Within his narrative there was for me a special anecdote. Gawande’s father, himself a surgeon, developed a spinal-cord tumour. Treatment options were investigated, discussed openly, and evaluated for their potential impact on those things that held meaning within what had been a truly full and fulfilling life.
Importantly, he made informed choices, not least among them to enter into the care of a neurosurgeon who took time to answer even the “annoying” questions.
Their relationship became “informative”, as opposed to paternalistic. There was later surgery, and, beyond that, symptom management. And when a long-considered point was reached at which going on would have provided no benefit, treatment was ceased. Ultimately death was at home, surrounded by family.
I too have actively sought an informative relationship with my own treating clinicians and given similar consideration to what I might expect from my treatment.
Yet, while now inhabiting my end of life, do I wish to consider foreshortening it? And if not immediately, are there ever likely to be circumstances that are no longer tolerable in my view; according to my values, and determined by my own informed assessment of my situation?
Intolerable enough, that is, to mean, in the absence of medically assisted dying, suicide.
The counter argument to those in favour of assisted dying has tended in large part to be based on the notion that palliative care is the answer; that it is accessible to all, universally effective and, by implication, restorative. Of course, it may not be any of these.
In my own border community of almost 200,000, there are no palliative-care specialist doctors in the public sector. The same is true for many non-metropolitan centres.
The palliative-care clinician’s pharmacopoeia in many ways matches those that I have drawn on during a 30-year career in anaesthesia and acute pain. There are no magic bullets. I cannot accept that it might be otherwise.
Palliative medicine is, however, a vital part of a “system” of care. I acknowledge that for many it is the difference between last months of extreme suffering, and the achieving of some respite.
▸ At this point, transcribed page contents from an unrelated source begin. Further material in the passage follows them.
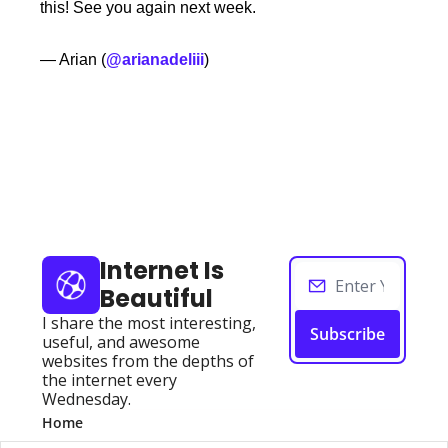
this! See you again next week. 
— Arian (
@arianadeliii
)
Keep Reading
View more
Internet Is 
Beautiful
I share the most interesting, 
Subscribe
useful, and awesome 
websites from the depths of 
the internet every 
Wednesday.
Home
Posts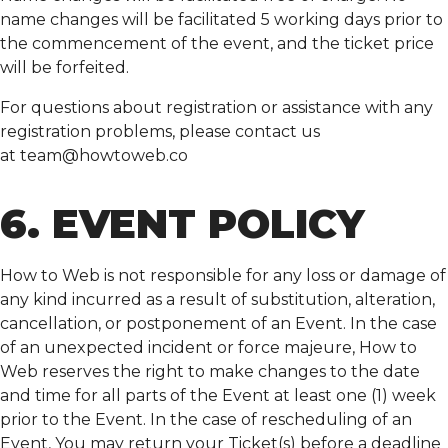
name changes will be facilitated 5 working days prior to
the commencement of the event, and the ticket price
will be forfeited.
For questions about registration or assistance with any
registration problems, please contact us
at
team@howtoweb.co
6. EVENT POLICY
How to Web is not responsible for any loss or damage of
any kind incurred as a result of substitution, alteration,
cancellation, or postponement of an Event. In the case
of an unexpected incident or force majeure, How to
Web reserves the right to make changes to the date
and time for all parts of the Event at least one (1) week
prior to the Event. In the case of rescheduling of an
Event, You may return your Ticket(s) before a deadline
And while it might herald for some a meaningful end, and even approach the Gawande notion of a “good death”, there remain others, and I number among them, whose sense of what is meaningful carries with it vastly different connotations.
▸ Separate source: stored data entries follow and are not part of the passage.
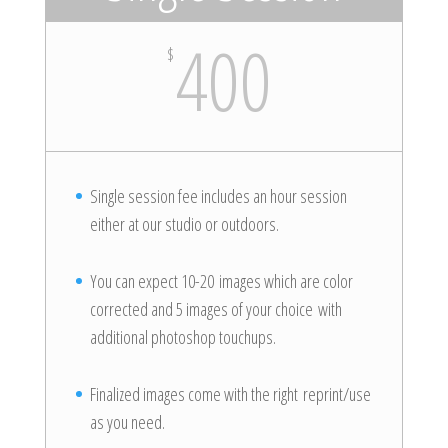
400
$
Single session fee includes an hour session
either at our studio or outdoors.
You can expect 10-20 images which are color
corrected and 5 images of your choice with
additional photoshop touchups.
Finalized images come with the right reprint/use
as you need.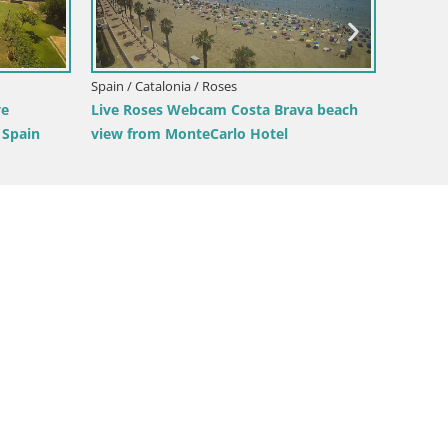
Spain / Catalonia / Roses
Spain / 
ve
Live Roses Webcam Costa Brava beach
LIVE W
 Spain
view from MonteCarlo Hotel
Montec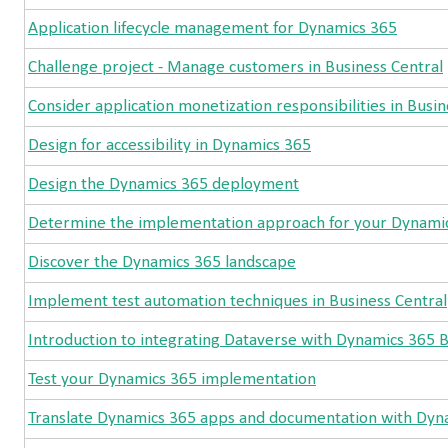
Application lifecycle management for Dynamics 365
Challenge project - Manage customers in Business Central
Consider application monetization responsibilities in Busin
Design for accessibility in Dynamics 365
Design the Dynamics 365 deployment
Determine the implementation approach for your Dynamic
Discover the Dynamics 365 landscape
Implement test automation techniques in Business Central
Introduction to integrating Dataverse with Dynamics 365 B
Test your Dynamics 365 implementation
Translate Dynamics 365 apps and documentation with Dyna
It is past time to acknowledge the existence of such divergent views, accept that there is scope for regulation to reflect this, and move toward establishing the framework to enact it.
To not do so will mean only a slow but steady growth in the number of people such as Peter and Pat Shaw, who determine that their last day will involve final, furtive visits to garden sheds. Most sadly of all, however, such passing will of necessity continue to mean the exclusion of immediate family, lest they should be seen as having acted criminally in assisting at a loved one’s entry to the Big Sleep.
Dr Ian McPhee is a clinical senior lecturer at Sydney Medical School and an anaesthetist in provincial practice in NSW. This article was published by Sydney University.